Type de document > *Article de revue

Mots clés > radiobiologie digestive

Unité de recherche > Laboratoire de recherche en pathologies radio-induites_(LRPAR)

Auteurs > AIGUEPERSE Jocelyne, GOURMELON Patrick

Date de publication > 01/06/1999

Résumé

PURPOSE: The investigation of the effects of ionizing radiation on hepatic cholesterol metabolism and the concentration and composition of plasma lipoproteins in the male Syrian hamster. MATERIALS AND METHODS: After sublethal whole-body 60Co gamma-irradiation (8 Gy, 1 Gy/min), plasma lipoproteins were separated by density-gradient ultracentrifugation. Activities of hydroxymethylglutarylCoA (HMGCoA) reductase and of cholesterol 7alpha-hydroxylase were measured in hepatic microsomes and the low-density lipoprotein (LDL) receptor mass was determined in hepatic total membranes. Lipid peroxidation in LDL was assessed in vitro as the formation of conjugated dienes at 234 nm. A group of pair-fed animals served as controls as the food intake was markedly decreased with exposure to radiation. RESULTS: Plasma lipid concentrations decreased 2 days post-irradiation and then markedly increased by day 6 post-irradiation; plasma cholesterol was increased by 77% and triglycerides by +207%. LDL accumulated in plasma while high-density lipoprotein (HDL) levels decreased.

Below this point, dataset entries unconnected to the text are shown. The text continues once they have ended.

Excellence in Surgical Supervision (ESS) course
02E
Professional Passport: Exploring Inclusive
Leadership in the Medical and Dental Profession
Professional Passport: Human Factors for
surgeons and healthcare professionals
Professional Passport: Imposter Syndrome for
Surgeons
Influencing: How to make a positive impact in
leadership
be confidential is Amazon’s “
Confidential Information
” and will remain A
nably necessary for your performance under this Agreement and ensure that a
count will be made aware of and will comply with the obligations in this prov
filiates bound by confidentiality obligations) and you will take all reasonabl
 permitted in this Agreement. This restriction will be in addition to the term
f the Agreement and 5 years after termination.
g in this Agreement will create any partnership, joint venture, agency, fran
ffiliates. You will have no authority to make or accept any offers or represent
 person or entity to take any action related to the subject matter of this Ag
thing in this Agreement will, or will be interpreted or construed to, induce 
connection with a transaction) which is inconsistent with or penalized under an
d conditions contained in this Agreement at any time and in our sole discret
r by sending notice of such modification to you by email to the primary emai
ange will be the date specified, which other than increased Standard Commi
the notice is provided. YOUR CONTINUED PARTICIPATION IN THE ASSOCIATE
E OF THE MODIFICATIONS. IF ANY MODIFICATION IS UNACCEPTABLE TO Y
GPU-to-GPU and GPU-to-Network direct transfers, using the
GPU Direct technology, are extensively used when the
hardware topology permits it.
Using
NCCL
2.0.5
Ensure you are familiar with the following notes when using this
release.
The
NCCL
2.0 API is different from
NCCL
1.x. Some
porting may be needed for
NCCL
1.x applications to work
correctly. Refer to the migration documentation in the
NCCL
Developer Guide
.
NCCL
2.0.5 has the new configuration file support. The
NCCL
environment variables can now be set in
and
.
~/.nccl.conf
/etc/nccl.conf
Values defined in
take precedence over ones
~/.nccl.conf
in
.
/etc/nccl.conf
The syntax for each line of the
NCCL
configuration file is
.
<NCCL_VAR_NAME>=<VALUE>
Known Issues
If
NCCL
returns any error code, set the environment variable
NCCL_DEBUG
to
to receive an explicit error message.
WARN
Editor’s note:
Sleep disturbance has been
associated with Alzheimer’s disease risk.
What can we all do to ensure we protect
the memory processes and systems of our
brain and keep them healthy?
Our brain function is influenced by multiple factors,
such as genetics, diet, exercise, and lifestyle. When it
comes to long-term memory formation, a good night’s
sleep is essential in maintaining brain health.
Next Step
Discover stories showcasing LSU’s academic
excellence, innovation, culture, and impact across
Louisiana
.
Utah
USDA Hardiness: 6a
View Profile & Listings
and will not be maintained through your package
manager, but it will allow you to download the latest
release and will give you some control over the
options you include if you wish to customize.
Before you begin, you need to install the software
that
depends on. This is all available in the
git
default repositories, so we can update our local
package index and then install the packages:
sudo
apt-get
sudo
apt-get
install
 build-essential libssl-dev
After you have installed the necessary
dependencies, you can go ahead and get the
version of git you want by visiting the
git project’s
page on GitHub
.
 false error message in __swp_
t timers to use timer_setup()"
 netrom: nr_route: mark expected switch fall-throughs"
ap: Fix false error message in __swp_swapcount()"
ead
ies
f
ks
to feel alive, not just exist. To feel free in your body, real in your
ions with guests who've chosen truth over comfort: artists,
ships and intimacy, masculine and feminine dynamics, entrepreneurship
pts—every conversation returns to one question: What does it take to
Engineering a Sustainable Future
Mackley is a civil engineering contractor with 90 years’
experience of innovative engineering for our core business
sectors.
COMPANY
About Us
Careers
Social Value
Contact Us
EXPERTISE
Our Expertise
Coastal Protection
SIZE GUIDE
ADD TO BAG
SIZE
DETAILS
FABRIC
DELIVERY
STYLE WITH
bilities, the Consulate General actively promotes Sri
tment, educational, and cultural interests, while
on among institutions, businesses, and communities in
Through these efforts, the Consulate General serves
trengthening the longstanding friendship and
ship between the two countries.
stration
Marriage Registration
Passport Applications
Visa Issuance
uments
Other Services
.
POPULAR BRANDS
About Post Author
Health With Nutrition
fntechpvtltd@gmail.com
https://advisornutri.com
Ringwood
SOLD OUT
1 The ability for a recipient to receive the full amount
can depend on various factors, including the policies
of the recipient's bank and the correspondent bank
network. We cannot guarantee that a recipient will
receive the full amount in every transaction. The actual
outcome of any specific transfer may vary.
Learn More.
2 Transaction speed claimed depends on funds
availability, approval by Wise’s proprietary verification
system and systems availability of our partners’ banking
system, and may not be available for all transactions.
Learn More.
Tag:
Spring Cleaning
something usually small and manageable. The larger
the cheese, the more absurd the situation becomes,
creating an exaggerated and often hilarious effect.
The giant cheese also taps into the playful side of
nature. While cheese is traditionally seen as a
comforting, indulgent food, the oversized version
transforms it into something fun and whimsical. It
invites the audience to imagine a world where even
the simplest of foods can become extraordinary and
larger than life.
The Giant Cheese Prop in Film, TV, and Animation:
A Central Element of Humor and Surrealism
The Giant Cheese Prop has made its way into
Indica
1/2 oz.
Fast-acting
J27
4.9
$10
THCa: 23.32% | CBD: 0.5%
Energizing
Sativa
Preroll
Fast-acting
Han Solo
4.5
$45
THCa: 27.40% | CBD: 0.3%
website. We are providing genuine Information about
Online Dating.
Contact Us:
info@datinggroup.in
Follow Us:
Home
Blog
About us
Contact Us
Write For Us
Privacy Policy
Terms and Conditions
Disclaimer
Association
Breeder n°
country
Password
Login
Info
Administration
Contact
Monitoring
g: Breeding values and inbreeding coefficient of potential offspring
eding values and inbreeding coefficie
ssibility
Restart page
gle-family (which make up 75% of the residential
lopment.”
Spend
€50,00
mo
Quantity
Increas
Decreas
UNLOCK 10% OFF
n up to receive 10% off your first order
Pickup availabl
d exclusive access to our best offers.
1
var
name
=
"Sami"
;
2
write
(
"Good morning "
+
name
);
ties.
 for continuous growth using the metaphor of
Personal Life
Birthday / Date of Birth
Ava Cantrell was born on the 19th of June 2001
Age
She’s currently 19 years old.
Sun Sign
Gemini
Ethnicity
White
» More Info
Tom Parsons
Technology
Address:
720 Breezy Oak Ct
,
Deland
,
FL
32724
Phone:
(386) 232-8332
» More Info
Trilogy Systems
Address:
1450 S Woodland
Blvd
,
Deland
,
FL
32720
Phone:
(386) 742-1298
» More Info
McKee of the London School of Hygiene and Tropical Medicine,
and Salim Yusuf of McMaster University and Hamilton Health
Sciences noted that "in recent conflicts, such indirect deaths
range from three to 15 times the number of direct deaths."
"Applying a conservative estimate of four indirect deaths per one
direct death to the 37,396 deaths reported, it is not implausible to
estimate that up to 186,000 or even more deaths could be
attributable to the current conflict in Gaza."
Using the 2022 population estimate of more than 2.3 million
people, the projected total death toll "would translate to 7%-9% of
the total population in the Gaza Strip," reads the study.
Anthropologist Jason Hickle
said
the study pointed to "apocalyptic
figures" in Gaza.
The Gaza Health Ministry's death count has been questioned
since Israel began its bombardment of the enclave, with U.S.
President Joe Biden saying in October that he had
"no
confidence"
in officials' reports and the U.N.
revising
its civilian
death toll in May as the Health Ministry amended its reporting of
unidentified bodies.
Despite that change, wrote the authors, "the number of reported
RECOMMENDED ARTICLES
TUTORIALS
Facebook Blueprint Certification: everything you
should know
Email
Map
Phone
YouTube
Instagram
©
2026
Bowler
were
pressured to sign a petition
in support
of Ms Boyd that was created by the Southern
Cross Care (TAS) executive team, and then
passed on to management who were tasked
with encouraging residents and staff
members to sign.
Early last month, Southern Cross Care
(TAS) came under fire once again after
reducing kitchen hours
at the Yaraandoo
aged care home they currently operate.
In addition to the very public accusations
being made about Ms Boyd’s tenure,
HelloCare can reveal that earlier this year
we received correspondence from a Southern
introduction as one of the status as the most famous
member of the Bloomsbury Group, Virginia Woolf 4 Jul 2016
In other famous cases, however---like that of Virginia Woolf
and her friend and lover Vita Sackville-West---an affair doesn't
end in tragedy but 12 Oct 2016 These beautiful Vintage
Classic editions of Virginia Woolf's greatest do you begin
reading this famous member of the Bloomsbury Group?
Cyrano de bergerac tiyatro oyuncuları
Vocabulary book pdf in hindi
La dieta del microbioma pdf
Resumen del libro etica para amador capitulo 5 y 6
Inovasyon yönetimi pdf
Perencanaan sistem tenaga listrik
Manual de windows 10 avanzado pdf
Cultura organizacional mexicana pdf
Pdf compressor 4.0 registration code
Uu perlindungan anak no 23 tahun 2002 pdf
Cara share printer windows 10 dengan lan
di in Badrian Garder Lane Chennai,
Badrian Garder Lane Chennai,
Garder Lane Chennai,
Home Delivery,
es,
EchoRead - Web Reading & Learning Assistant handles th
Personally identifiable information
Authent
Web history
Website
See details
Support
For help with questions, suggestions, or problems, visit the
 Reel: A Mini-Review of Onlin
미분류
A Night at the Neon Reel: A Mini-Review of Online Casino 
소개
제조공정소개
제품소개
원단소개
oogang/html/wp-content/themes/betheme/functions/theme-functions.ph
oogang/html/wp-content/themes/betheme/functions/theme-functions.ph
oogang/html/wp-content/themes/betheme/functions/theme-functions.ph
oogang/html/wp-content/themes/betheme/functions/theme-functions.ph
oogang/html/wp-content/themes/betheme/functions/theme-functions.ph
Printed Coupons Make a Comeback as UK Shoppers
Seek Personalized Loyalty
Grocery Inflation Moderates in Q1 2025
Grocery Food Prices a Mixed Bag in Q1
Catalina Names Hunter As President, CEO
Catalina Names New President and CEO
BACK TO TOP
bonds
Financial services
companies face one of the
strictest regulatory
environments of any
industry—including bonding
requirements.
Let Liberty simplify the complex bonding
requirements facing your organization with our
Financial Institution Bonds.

HDL contained significant amounts of apo SAA, the acute phase apolipoprotein. The activities of hepatic HMGCoA reductase, the rate-limiting enzyme for cholesterol synthesis, increased (+125%, p=0.06); hepatic cholesterol 7alpha-hydroxylase, the rate-limiting enzyme for bile acid synthesis, decreased (-85%); and the hepatic LDL receptor mass also decreased (-44%). The susceptibility of LDL to oxidation was also increased when animals were exposed to radiation. CONCLUSIONS: Lipoprotein modifications that appeared following radiation exposure may result from an induced inflammatory state and may further contribute to vascular damage.